<<<<
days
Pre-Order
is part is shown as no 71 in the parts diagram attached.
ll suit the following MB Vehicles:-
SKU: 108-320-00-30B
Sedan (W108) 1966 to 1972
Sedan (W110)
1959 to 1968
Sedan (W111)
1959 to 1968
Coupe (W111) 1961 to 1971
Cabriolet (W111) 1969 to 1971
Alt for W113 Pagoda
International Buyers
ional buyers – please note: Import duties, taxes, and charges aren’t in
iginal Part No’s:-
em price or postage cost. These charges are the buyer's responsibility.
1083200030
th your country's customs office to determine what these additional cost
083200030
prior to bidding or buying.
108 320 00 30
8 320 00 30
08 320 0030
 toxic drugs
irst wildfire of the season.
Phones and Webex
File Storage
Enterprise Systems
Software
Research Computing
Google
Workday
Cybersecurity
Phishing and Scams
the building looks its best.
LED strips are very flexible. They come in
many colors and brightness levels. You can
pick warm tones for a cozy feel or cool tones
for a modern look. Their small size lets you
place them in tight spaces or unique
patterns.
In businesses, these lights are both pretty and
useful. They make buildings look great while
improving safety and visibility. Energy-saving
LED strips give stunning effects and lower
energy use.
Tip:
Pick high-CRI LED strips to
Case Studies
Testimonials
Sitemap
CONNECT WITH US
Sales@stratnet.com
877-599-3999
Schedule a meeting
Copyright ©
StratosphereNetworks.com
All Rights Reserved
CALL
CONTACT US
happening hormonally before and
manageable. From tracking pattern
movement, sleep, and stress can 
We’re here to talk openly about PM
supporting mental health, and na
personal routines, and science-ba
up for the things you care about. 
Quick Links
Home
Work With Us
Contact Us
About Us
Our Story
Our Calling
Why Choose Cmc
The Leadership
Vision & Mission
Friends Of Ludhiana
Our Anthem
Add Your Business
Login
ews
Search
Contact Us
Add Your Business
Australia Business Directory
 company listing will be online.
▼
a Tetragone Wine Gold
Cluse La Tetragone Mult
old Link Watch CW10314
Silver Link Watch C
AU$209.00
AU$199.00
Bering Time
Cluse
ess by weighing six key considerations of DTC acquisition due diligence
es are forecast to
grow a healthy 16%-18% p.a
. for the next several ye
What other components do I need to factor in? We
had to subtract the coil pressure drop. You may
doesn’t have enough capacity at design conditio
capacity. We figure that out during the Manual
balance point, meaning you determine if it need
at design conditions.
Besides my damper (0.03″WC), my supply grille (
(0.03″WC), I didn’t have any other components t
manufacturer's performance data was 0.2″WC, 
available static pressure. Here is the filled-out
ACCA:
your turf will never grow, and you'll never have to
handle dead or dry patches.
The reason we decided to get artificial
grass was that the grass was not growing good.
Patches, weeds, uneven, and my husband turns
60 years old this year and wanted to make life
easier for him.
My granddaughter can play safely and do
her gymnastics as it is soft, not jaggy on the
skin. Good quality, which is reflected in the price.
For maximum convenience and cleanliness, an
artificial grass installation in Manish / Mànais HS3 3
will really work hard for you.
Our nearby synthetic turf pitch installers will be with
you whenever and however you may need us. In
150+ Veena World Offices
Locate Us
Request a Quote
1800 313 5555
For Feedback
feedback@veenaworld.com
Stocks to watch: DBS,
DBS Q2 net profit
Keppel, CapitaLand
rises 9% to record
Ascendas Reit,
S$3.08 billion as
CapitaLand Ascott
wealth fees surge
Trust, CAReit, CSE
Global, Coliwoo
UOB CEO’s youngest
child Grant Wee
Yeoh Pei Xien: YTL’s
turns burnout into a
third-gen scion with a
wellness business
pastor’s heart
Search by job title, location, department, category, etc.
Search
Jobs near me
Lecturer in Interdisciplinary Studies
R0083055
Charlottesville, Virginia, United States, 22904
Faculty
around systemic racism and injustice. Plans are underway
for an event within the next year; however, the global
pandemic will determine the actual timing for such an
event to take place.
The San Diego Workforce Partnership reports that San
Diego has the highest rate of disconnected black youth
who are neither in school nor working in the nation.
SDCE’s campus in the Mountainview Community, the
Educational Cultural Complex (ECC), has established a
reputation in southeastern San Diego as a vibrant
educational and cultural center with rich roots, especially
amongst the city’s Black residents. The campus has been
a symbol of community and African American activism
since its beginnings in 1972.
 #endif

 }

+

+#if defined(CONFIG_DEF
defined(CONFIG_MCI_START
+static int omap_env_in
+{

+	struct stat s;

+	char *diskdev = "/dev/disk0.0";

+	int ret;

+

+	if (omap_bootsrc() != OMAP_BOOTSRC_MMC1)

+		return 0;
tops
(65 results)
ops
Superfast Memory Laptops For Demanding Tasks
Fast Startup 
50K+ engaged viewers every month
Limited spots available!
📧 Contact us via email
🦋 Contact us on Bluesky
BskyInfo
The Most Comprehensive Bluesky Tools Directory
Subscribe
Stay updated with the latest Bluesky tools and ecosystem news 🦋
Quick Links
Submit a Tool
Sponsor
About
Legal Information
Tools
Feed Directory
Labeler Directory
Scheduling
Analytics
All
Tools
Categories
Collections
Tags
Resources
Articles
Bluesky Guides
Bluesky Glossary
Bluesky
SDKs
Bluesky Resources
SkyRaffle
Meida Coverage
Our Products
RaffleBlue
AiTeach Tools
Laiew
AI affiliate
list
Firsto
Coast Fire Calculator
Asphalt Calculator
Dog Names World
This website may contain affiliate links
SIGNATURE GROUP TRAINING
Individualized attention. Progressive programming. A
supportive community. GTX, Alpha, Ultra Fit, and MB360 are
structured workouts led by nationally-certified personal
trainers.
>>>>
[Work request]: Of all the entries above, repeat only the lines from the line that has "es are forecast to" to the line that has "event to take place.", both lines included, exactly.

[Solution below]:
es are forecast to
grow a healthy 16%-18% p.a
. for the next several ye
What other components do I need to factor in? We
had to subtract the coil pressure drop. You may
doesn’t have enough capacity at design conditio
capacity. We figure that out during the Manual
balance point, meaning you determine if it need
at design conditions.
Besides my damper (0.03″WC), my supply grille (
(0.03″WC), I didn’t have any other components t
manufacturer's performance data was 0.2″WC, 
available static pressure. Here is the filled-out
ACCA:
your turf will never grow, and you'll never have to
handle dead or dry patches.
The reason we decided to get artificial
grass was that the grass was not growing good.
Patches, weeds, uneven, and my husband turns
60 years old this year and wanted to make life
easier for him.
My granddaughter can play safely and do
her gymnastics as it is soft, not jaggy on the
skin. Good quality, which is reflected in the price.
For maximum convenience and cleanliness, an
artificial grass installation in Manish / Mànais HS3 3
will really work hard for you.
Our nearby synthetic turf pitch installers will be with
you whenever and however you may need us. In
150+ Veena World Offices
Locate Us
Request a Quote
1800 313 5555
For Feedback
feedback@veenaworld.com
Stocks to watch: DBS,
DBS Q2 net profit
Keppel, CapitaLand
rises 9% to record
Ascendas Reit,
S$3.08 billion as
CapitaLand Ascott
wealth fees surge
Trust, CAReit, CSE
Global, Coliwoo
UOB CEO’s youngest
child Grant Wee
Yeoh Pei Xien: YTL’s
turns burnout into a
third-gen scion with a
wellness business
pastor’s heart
Search by job title, location, department, category, etc.
Search
Jobs near me
Lecturer in Interdisciplinary Studies
R0083055
Charlottesville, Virginia, United States, 22904
Faculty
around systemic racism and injustice. Plans are underway
for an event within the next year; however, the global
pandemic will determine the actual timing for such an
event to take place.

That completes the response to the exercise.